The serial/parallel converter shown in most OFDM transmitter block diagrams is required in a hardware implementation but not very meaningful for software implementation. Because in software there is no IFFT block that actually works with parallel inputs, it's all serial processing in reality.
Let $S(k)$ be your input stream of complex numbers and $N$ be the number of subcarriers, i.e. the IFFT size. Then you have to calculate the IFFT of every $N$ samples in $S(k)$, i.e. of the vectors $[S(iN),\ldots,S((i+1)N - 1)]$, with symbol index $i=0,1,2,\ldots$. The result is the OFDM modulated time domain signal. If I understand your example correctly you have to apply the IFFT to both $S_1$ and $S_2$, yes.
The output of the IFFT operation is also complex, in general. Unless you use two audio channels followed by an Inphase/quadrature mixer that shifts the signal to a carrier frequency the vectors defined above have to exhibit a complex conjugate symmetry in order to obtain a real-valued time domain signal. (So-called discrete multitone (DMT))

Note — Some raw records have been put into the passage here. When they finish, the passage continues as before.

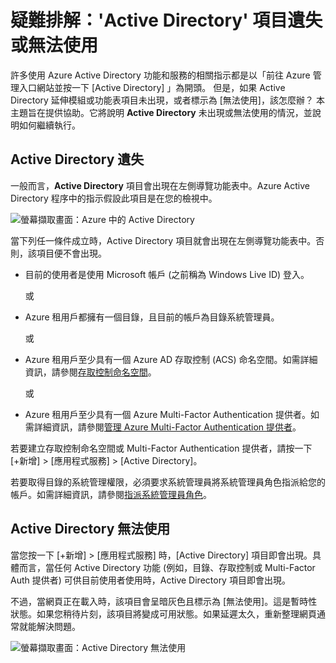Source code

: <properties
   pageTitle="疑難排解：'Active Directory' 項目遺失或無法使用 | Microsoft Azure "
   description="若 Active Directory 功能表項目未出現在 Azure 管理入口網站中，該怎麼做。"
   services="active-directory"
   documentationCenter="na"
   authors="msmbaldwin"
   manager="mbaldwin"
   editor=""/>

<tags
   ms.service="active-directory"
   ms.devlang="na"
   ms.topic="article"
   ms.tgt_pltfrm="na"
   ms.workload="identity"
   ms.date="09/16/2016"
   ms.author="mbaldwin"/>

# 疑難排解：'Active Directory' 項目遺失或無法使用

許多使用 Azure Active Directory 功能和服務的相關指示都是以「前往 Azure 管理入口網站並按一下 [Active Directory] 」為開頭。 但是，如果 Active Directory 延伸模組或功能表項目未出現，或者標示為 [無法使用]，該怎麼辦？ 本主題旨在提供協助。它將說明 **Active Directory** 未出現或無法使用的情況，並說明如何繼續執行。

## Active Directory 遺失

一般而言，**Active Directory** 項目會出現在左側導覽功能表中。Azure Active Directory 程序中的指示假設此項目是在您的檢視中。

![螢幕擷取畫面：Azure 中的 Active Directory](./media/active-directory-troubleshooting/typical-view.png)

當下列任一條件成立時，Active Directory 項目就會出現在左側導覽功能表中。否則，該項目便不會出現。

* 目前的使用者是使用 Microsoft 帳戶 (之前稱為 Windows Live ID) 登入。

    或

* Azure 租用戶都擁有一個目錄，且目前的帳戶為目錄系統管理員。

    或

* Azure 租用戶至少具有一個 Azure AD 存取控制 (ACS) 命名空間。如需詳細資訊，請參閱[存取控制命名空間](https://msdn.microsoft.com/library/azure/gg185908.aspx)。

    或

* Azure 租用戶至少具有一個 Azure Multi-Factor Authentication 提供者。如需詳細資訊，請參閱[管理 Azure Multi-Factor Authentication 提供者](../multi-factor-authentication/multi-factor-authentication-get-started-cloud.md)。

若要建立存取控制命名空間或 Multi-Factor Authentication 提供者，請按一下 [+新增] > [應用程式服務] > [Active Directory]。

若要取得目錄的系統管理權限，必須要求系統管理員將系統管理員角色指派給您的帳戶。如需詳細資訊，請參閱[指派系統管理員角色](active-directory-assign-admin-roles.md)。

## Active Directory 無法使用

當您按一下 [+新增] > [應用程式服務] 時，[Active Directory] 項目即會出現。具體而言，當任何 Active Directory 功能 (例如，目錄、存取控制或 Multi-Factor Auth 提供者) 可供目前使用者使用時，Active Directory 項目即會出現。

不過，當網頁正在載入時，該項目會呈暗灰色且標示為 [無法使用]。這是暫時性狀態。如果您稍待片刻，該項目將變成可用狀態。如果延遲太久，重新整理網頁通常就能解決問題。

![螢幕擷取畫面：Active Directory 無法使用](./media/active-directory-troubleshooting/not-available.png)

<!---HONumber=AcomDC_0921_2016-->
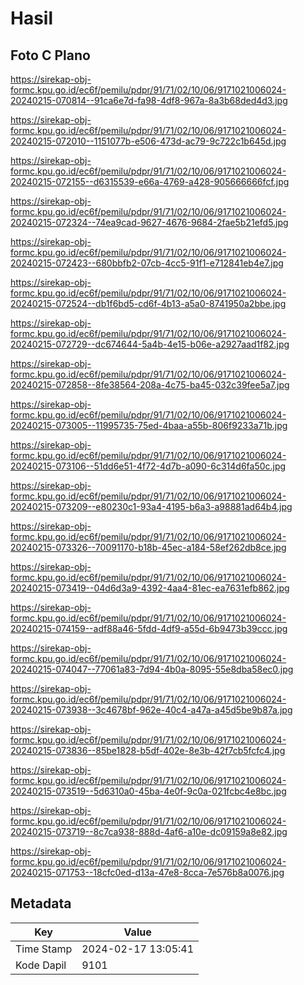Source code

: # Hasil

## Foto C Plano

https://sirekap-obj-formc.kpu.go.id/ec6f/pemilu/pdpr/91/71/02/10/06/9171021006024-20240215-070814--91ca6e7d-fa98-4df8-967a-8a3b68ded4d3.jpg

https://sirekap-obj-formc.kpu.go.id/ec6f/pemilu/pdpr/91/71/02/10/06/9171021006024-20240215-072010--1151077b-e506-473d-ac79-9c722c1b645d.jpg

https://sirekap-obj-formc.kpu.go.id/ec6f/pemilu/pdpr/91/71/02/10/06/9171021006024-20240215-072155--d6315539-e66a-4769-a428-905666666fcf.jpg

https://sirekap-obj-formc.kpu.go.id/ec6f/pemilu/pdpr/91/71/02/10/06/9171021006024-20240215-072324--74ea9cad-9627-4676-9684-2fae5b21efd5.jpg

https://sirekap-obj-formc.kpu.go.id/ec6f/pemilu/pdpr/91/71/02/10/06/9171021006024-20240215-072423--680bbfb2-07cb-4cc5-91f1-e712841eb4e7.jpg

https://sirekap-obj-formc.kpu.go.id/ec6f/pemilu/pdpr/91/71/02/10/06/9171021006024-20240215-072524--db1f6bd5-cd6f-4b13-a5a0-8741950a2bbe.jpg

https://sirekap-obj-formc.kpu.go.id/ec6f/pemilu/pdpr/91/71/02/10/06/9171021006024-20240215-072729--dc674644-5a4b-4e15-b06e-a2927aad1f82.jpg

https://sirekap-obj-formc.kpu.go.id/ec6f/pemilu/pdpr/91/71/02/10/06/9171021006024-20240215-072858--8fe38564-208a-4c75-ba45-032c39fee5a7.jpg

https://sirekap-obj-formc.kpu.go.id/ec6f/pemilu/pdpr/91/71/02/10/06/9171021006024-20240215-073005--11995735-75ed-4baa-a55b-806f9233a71b.jpg

https://sirekap-obj-formc.kpu.go.id/ec6f/pemilu/pdpr/91/71/02/10/06/9171021006024-20240215-073106--51dd6e51-4f72-4d7b-a090-6c314d6fa50c.jpg

https://sirekap-obj-formc.kpu.go.id/ec6f/pemilu/pdpr/91/71/02/10/06/9171021006024-20240215-073209--e80230c1-93a4-4195-b6a3-a98881ad64b4.jpg

https://sirekap-obj-formc.kpu.go.id/ec6f/pemilu/pdpr/91/71/02/10/06/9171021006024-20240215-073326--70091170-b18b-45ec-a184-58ef262db8ce.jpg

https://sirekap-obj-formc.kpu.go.id/ec6f/pemilu/pdpr/91/71/02/10/06/9171021006024-20240215-073419--04d6d3a9-4392-4aa4-81ec-ea7631efb862.jpg

https://sirekap-obj-formc.kpu.go.id/ec6f/pemilu/pdpr/91/71/02/10/06/9171021006024-20240215-074159--adf88a46-5fdd-4df9-a55d-6b9473b39ccc.jpg

https://sirekap-obj-formc.kpu.go.id/ec6f/pemilu/pdpr/91/71/02/10/06/9171021006024-20240215-074047--77061a83-7d94-4b0a-8095-55e8dba58ec0.jpg

https://sirekap-obj-formc.kpu.go.id/ec6f/pemilu/pdpr/91/71/02/10/06/9171021006024-20240215-073938--3c4678bf-962e-40c4-a47a-a45d5be9b87a.jpg

https://sirekap-obj-formc.kpu.go.id/ec6f/pemilu/pdpr/91/71/02/10/06/9171021006024-20240215-073836--85be1828-b5df-402e-8e3b-42f7cb5fcfc4.jpg

https://sirekap-obj-formc.kpu.go.id/ec6f/pemilu/pdpr/91/71/02/10/06/9171021006024-20240215-073519--5d6310a0-45ba-4e0f-9c0a-021fcbc4e8bc.jpg

https://sirekap-obj-formc.kpu.go.id/ec6f/pemilu/pdpr/91/71/02/10/06/9171021006024-20240215-073719--8c7ca938-888d-4af6-a10e-dc09159a8e82.jpg

https://sirekap-obj-formc.kpu.go.id/ec6f/pemilu/pdpr/91/71/02/10/06/9171021006024-20240215-071753--18cfc0ed-d13a-47e8-8cca-7e576b8a0076.jpg


## Metadata

| Key        | Value               |
| ---------- | ------------------- |
| Time Stamp | 2024-02-17 13:05:41 |
| Kode Dapil | 9101                |



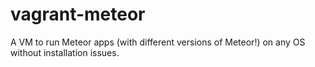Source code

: vagrant-meteor
==============

A VM to run Meteor apps (with different versions of Meteor!) on any OS without installation issues.
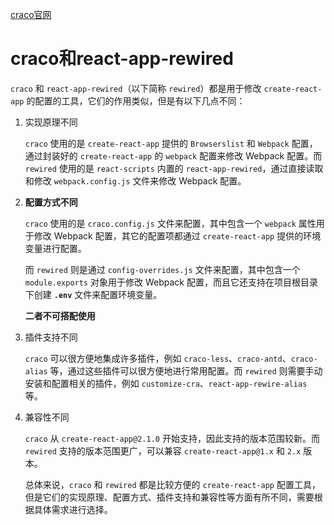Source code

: [craco官网](https://craco.js.org/docs/getting-started/)



# craco和react-app-rewired

`craco` 和 `react-app-rewired`（以下简称 `rewired`）都是用于修改 `create-react-app` 的配置的工具，它们的作用类似，但是有以下几点不同：

1. 实现原理不同

   `craco` 使用的是 `create-react-app` 提供的 `Browserslist` 和 `Webpack` 配置，通过封装好的 `create-react-app` 的 `webpack` 配置来修改 Webpack 配置。而 `rewired` 使用的是 `react-scripts` 内置的 `react-app-rewired`，通过直接读取和修改 `webpack.config.js` 文件来修改 Webpack 配置。

2. **配置方式不同**

   `craco` 使用的是 `craco.config.js` 文件来配置，其中包含一个 `webpack` 属性用于修改 Webpack 配置，其它的配置项都通过 `create-react-app` 提供的环境变量进行配置。

   而 `rewired` 则是通过 `config-overrides.js` 文件来配置，其中包含一个 `module.exports` 对象用于修改 Webpack 配置，而且它还支持在项目根目录下创建 **`.env`** 文件来配置环境变量。

   **二者不可搭配使用**

3. 插件支持不同

   `craco` 可以很方便地集成许多插件，例如 `craco-less`、`craco-antd`、`craco-alias` 等，通过这些插件可以很方便地进行常用配置。而 `rewired` 则需要手动安装和配置相关的插件，例如 `customize-cra`、`react-app-rewire-alias` 等。

4. 兼容性不同

   `craco` 从 `create-react-app@2.1.0` 开始支持，因此支持的版本范围较新。而 `rewired` 支持的版本范围更广，可以兼容 `create-react-app@1.x` 和 `2.x` 版本。

   总体来说，`craco` 和 `rewired` 都是比较方便的 `create-react-app` 配置工具，但是它们的实现原理、配置方式、插件支持和兼容性等方面有所不同，需要根据具体需求进行选择。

The allocation of data to subcarriers happens through the IFFT algorithm you're using. The FFTW library, for example, allocates $S(0)$ to frequency zero and $S(N-1)$ to "frequency" $-N/2$. What physical frequency this corresponds to in turn depends on the sampling frequency of the digital-to-analog converter you're using. Orthogonality is inherent to the (I)FFT algorithm, you don't have to apply any further processing to obtain it.